Recovery Considerations

When configuring recovery in HyperFlex, consider the following:

  • Rebooting nodes: Do not reboot any nodes in an HX cluster during any restore, replication, or recovery operation.

  • Thin provision: Protected virtual machines are recovered with thin provisioned disks, regardless of how disks were specified in the originally protected virtual machine.

  • Protection group limitations: The maximum number of VMs allowed in a protection group is 32. Do not add VMs with ISOs or floppies to protection groups.

  • Non-HX datastores: If you have protected a VM with storage on a non-HX data-store, periodic replication will fail. You can either unprotect this VM or remove its non-HX storage. Do not move protected VMs from HX datastores to non-HX data-stores. If a VM is moved to a non-HX datastore through storage vMotion, unprotect the VM and then reapply the protection.

  • Protection and recovery of virtual machines with snapshots: There are several options:

    • VM with no snapshots: When replication is enabled, the entire content of the VM is replicated.

    • VM with VMware Redo-log snapshots: When replication is enabled, the entire content, including the snapshot data, is replicated. When a VM with redo-log snapshots is recovered, all previous snapshots are preserved.

    • VM with HyperFlex snapshots: When replication is enabled, only the latest data is replicated, and the snapshot data is not replicated. When the VM is recovered, previous snapshots are not preserved.

  • Data protection and disaster recovery (DR) snapshots: These snapshots are stored on the same datastore as the protected VMs. Manual deletion of these snapshots is not supported. Deleting the snapshot directories would compromise HX data protection and disaster recovery.

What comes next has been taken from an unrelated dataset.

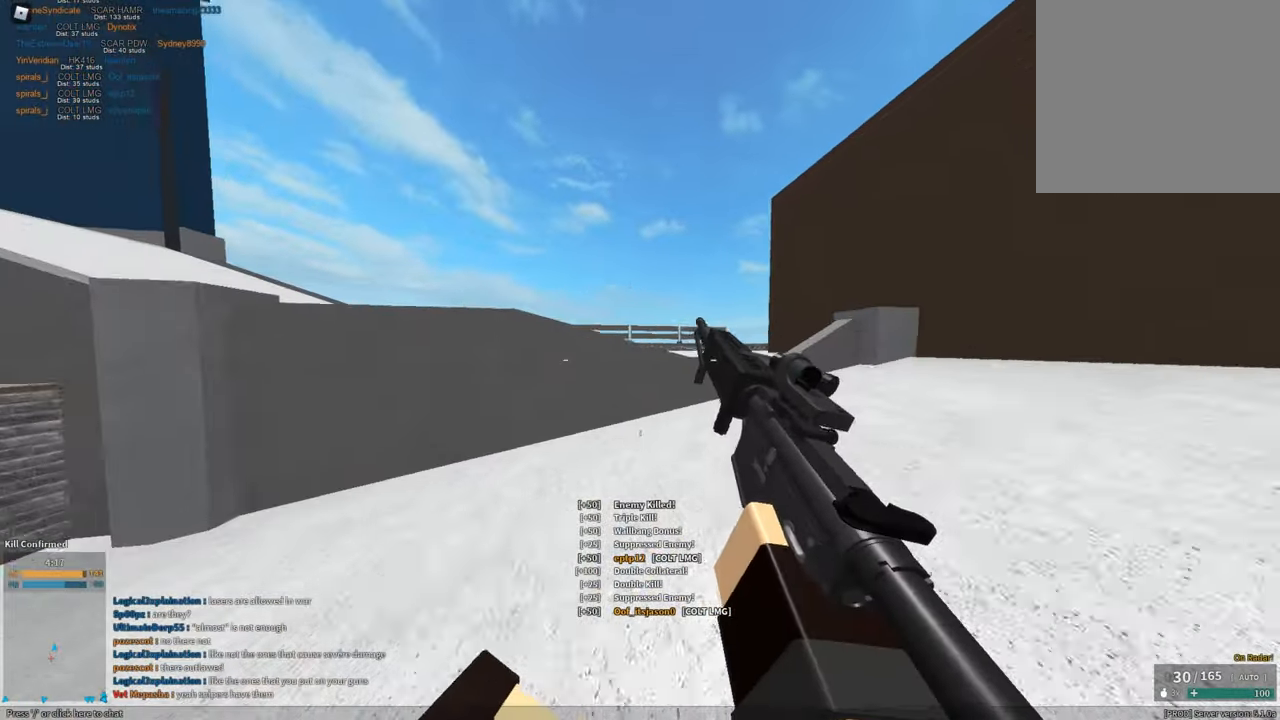
{"keys": ["d", "shift", "w"], "mouse": [], "events": [[17, "w", "up"], [67, "w", "down"], [117, "shift", "down"], [167, "space", "down"], [267, "d", "down"], [350, "space", "up"]]}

Replication Networking Overview

The HyperFlex clusters that will replicate must have TCP/IP connectivity between them, and additional IP addresses must be provided to an internal IP address pool that the HX SCVMs will use. The minimum number of IP addresses required is the number of nodes in the cluster plus 1 additional address. More addresses than are currently needed can be placed into the pool to allow for future growth of the HX cluster. An existing VLAN ID and subnet can be used, although it is more typical to configure a specific VLAN and subnet to carry replication traffic that will traverse the campus or WAN links between the two clusters. The VLANs that will be used for replication traffic must already be trunked to the Cisco UCS fabric interconnects from the Northbound network by the upstream switches, and this configuration step must be done manually prior to beginning the HyperFlex Connect configuration. The bandwidth usage of the replication traffic can be set to a limit to avoid saturation of the interconnecting network links, or it may be left unlimited, in which case the maximum network bandwidth is set as the total available to the network. The bandwidth consumption will be directly affected by the number of VMs being protected and the frequency of their replication. The set bandwidth limit must not exceed the physical bandwidth, and it must be the same on both sites of the disaster recovery environment. The allowed low bandwidth is 10 Mbps, and the maximum latency supported with 10 Mbps is 75 ms.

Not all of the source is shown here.